> EXTRACT:
WIPO Arbitration and Mediation Center
ADMINISTRATIVE PANEL DECISION
CanWest Mediaworks Publications Inc. v. Moniker Privacy Services
Case No. D2008-0686
1. The Parties
The Complainant is CanWest Mediaworks Publications Inc., Don Mills, Canada, represented by Baker & McKenzie, Canada.
The Respondent is Moniker Privacy Services, Pompano Beach, United States of America.
2. The Domain Name and Registrar
The disputed domain name <thevancouversun.com>is registered with eNom.
3. Procedural History
The Complaint was filed with the WIPO Arbitration and Mediation Center (the “Center”) on May 1, 2008. On May 2, 2008, the Center transmitted by email to eNom a request for registrar verification in connection with the domain name at issue. On May 2, 2008, eNom transmitted by email to the Center its verification response confirming that the Respondent is listed as the registrant and providing the contact details. The Center verified that the Complaint satisfied the formal requirements of the Uniform Domain Name Dispute Resolution Policy (the “Policy”), the Rules for Uniform Domain Name Dispute Resolution Policy (the “Rules”), and the WIPO Supplemental Rules for Uniform Domain Name Dispute Resolution Policy (the “Supplemental Rules”).
In accordance with the Rules, paragraphs 2(a) and 4(a), the Center formally notified the Respondent of the Complaint, and the proceedings commenced on May 6, 2008. In accordance with the Rules, paragraph 5(a), the due date for Response was May 26, 2008. The Respondent did not submit any response. Accordingly, the Center notified the Respondent’s default on May 27, 2008.
The Center appointed The Honourable Neil Anthony Brown QC as the sole panelist in this matter on June 3, 2008. The Panel finds that it was properly constituted. The Panel has submitted the Statement of Acceptance and Declaration of Impartiality and Independence, as required by the Center to ensure compliance with the Rules, paragraph 7.
4. Factual Background
The Complainant is a subsidiary of CanWest Global Communications Corp., the largest media company in Canada. It owns and publishes the Vancouver Sun newspaper, the oldest, largest and most popular newspaper in the Province of British Columbia with a weekly circulation in excess of 1 million.
The Complainant is the registered owner of a series of Canadian trademarks for VANCOUVER SUN and THE VANCOUVER SUN, one of which is Registered trademark Number TMA454949 registered with the Canadian Intellectual Property Office on March 8, 1996 for THE VANCOUVER SUN in connection with newspapers and related goods.

(Measurement reading material)
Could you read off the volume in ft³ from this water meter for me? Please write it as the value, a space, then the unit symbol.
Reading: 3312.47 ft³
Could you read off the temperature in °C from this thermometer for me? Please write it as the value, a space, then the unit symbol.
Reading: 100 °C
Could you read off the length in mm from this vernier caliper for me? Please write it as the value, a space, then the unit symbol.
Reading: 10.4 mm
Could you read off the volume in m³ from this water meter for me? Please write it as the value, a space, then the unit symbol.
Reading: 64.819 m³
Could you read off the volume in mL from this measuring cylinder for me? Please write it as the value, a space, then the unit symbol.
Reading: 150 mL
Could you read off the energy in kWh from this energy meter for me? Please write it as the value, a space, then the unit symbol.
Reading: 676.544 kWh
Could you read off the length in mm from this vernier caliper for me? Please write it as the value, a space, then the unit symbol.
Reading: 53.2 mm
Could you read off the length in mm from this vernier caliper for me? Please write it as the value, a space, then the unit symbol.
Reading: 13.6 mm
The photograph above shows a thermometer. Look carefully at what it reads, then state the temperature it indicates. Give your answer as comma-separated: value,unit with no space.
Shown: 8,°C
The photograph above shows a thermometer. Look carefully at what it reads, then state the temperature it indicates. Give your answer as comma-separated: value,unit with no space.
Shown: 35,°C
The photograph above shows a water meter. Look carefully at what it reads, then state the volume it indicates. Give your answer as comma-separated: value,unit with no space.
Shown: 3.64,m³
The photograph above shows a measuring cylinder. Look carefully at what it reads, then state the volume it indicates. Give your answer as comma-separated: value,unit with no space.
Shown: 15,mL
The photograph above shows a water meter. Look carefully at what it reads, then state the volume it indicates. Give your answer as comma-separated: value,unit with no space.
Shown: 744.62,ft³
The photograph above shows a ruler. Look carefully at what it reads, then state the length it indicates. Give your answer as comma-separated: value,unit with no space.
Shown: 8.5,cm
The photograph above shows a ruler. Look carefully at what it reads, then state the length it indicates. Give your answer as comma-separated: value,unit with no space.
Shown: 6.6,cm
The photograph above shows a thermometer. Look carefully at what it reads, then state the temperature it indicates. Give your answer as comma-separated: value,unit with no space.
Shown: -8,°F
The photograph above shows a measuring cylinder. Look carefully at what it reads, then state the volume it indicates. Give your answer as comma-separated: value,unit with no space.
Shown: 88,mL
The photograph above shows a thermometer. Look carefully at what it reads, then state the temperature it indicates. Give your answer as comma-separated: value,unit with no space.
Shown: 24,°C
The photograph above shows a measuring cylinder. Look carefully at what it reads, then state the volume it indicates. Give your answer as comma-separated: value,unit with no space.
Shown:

> WORK ORDER 1:
Name the documents whose formal requirements the Center checked the Complaint against, as listed in the decision.
> WORK ORDER 2:
According to the decision, why did the Center notify the Respondent's default on May 27, 2008?
The measurement reading material is not needed for any of the work here.

> EXERCISE SOLUTION 1:
- The Uniform Domain Name Dispute Resolution Policy (the "Policy")
- The Rules for Uniform Domain Name Dispute Resolution Policy (the "Rules")
- The WIPO Supplemental Rules for Uniform Domain Name Dispute Resolution Policy (the "Supplemental Rules")

> EXERCISE SOLUTION 2:
Under paragraph 5(a) of the Rules, the Response was due on May 26, 2008. The Respondent did not submit any response, so the Center notified the Respondent's default the following day.